Em parceria com a escola de idiomas Language Land, as refugiadas tiveram lições de português e receberam o livro didático Pode Entrar, produzido pelo Curso Popular Mafalda em parceria com o ACNUR e Caritas Arquidiocesana de São Paulo, destinado ao aprendizado da língua portuguesa para refugiadas e refugiados. Durante o almoço, refugiadas e empregadores tiveram a chance de se conhecer e conversar.
Integração no Brasil
Nkechinyere Jonathan, professora de 45 anos (no detalhe da foto acima), deixou Lagos, capital da Nigéria, na África Ocidental, para viver dignamente no Brasil. No entanto, a refugiada tem tido dificuldades de conseguir um trabalho. Desempregada, ela tem feito entrevistas e aguarda uma resposta positiva, especialmente em sua área de atuação. “Iniciativas como esta são muito frutíferas, pois obtenho informações sobre o que o mercado de trabalho espera de mim”, disse.
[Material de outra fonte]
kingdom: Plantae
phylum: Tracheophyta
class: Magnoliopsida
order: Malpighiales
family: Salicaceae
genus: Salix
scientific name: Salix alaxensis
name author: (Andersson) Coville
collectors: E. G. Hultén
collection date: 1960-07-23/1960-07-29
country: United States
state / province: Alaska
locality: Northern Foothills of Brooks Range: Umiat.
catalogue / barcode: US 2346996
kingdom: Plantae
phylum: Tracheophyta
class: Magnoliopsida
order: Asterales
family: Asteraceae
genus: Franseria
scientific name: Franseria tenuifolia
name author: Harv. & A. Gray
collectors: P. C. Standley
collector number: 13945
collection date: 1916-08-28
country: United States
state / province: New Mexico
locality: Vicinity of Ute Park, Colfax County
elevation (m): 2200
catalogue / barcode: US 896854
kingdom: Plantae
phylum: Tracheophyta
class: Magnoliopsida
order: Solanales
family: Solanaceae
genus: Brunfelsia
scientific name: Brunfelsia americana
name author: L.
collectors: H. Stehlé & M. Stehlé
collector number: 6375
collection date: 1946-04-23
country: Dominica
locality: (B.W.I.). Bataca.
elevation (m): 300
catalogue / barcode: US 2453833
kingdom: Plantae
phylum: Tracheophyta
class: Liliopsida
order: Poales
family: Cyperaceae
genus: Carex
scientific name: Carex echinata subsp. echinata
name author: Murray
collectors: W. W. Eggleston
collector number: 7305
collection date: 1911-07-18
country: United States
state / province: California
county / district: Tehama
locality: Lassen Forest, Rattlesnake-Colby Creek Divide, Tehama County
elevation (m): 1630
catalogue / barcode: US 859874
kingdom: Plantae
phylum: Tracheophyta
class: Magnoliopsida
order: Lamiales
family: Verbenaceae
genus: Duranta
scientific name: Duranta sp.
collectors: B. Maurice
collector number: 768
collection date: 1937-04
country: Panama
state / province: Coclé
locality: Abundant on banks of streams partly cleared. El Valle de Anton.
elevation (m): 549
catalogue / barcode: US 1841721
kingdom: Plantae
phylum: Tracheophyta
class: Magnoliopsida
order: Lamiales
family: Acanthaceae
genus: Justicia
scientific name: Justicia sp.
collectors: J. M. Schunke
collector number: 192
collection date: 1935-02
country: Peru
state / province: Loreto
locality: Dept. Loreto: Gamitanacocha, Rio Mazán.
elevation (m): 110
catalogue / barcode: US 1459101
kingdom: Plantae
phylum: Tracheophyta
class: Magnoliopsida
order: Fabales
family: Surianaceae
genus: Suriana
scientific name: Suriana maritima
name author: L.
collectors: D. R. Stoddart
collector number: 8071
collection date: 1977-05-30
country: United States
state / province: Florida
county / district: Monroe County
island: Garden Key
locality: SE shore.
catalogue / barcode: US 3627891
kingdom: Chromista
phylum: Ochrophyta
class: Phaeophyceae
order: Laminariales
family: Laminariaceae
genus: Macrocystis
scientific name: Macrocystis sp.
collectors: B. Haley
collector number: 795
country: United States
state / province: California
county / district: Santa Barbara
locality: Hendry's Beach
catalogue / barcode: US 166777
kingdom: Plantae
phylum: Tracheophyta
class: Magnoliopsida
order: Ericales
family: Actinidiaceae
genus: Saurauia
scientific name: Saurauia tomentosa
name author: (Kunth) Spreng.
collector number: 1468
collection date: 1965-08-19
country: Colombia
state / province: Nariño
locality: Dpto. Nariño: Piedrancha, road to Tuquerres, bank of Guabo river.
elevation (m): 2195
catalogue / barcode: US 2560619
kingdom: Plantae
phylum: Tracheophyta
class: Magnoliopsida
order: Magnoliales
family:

“Eu estou gostando muito do projeto, pois nos ajuda a crescer. Sou refugiada, tenho filhos e as informações ajudam a me defender. Deixei um pouco a cultura do meu país para saber mais sobre o Brasil e fazer novos amigos e contatos profissionais”, contou Prudence Kalambay, 35, que veio da República Democrática do Congo e trabalha como atendente em uma unidade das Lojas Marisa.
Há pouco mais de dois anos morando em São Paulo, a professora de idiomas síria Dana Al Balkhi, 27, comentou que as orientações dadas durante a oficina abrem caminhos para uma vida plena no país. “Depois da aula de educação financeira, pude conhecer melhor como controlar as finanças, pois há muitas diferenças entre os países. Na Síria eu não tinha conta bancária nem cartão de crédito, o que no Brasil é importante para o meu planejamento financeiro e meu futuro”.
Participaram do evento representantes das seguintes empresas: Lojas Renner, Mattos Filho Advogados, Sodexo, Dry Up, Ambev, Projeto RH e Gesplan.
Por Luiz Fernando Campos (Pacto Global), de São Paulo.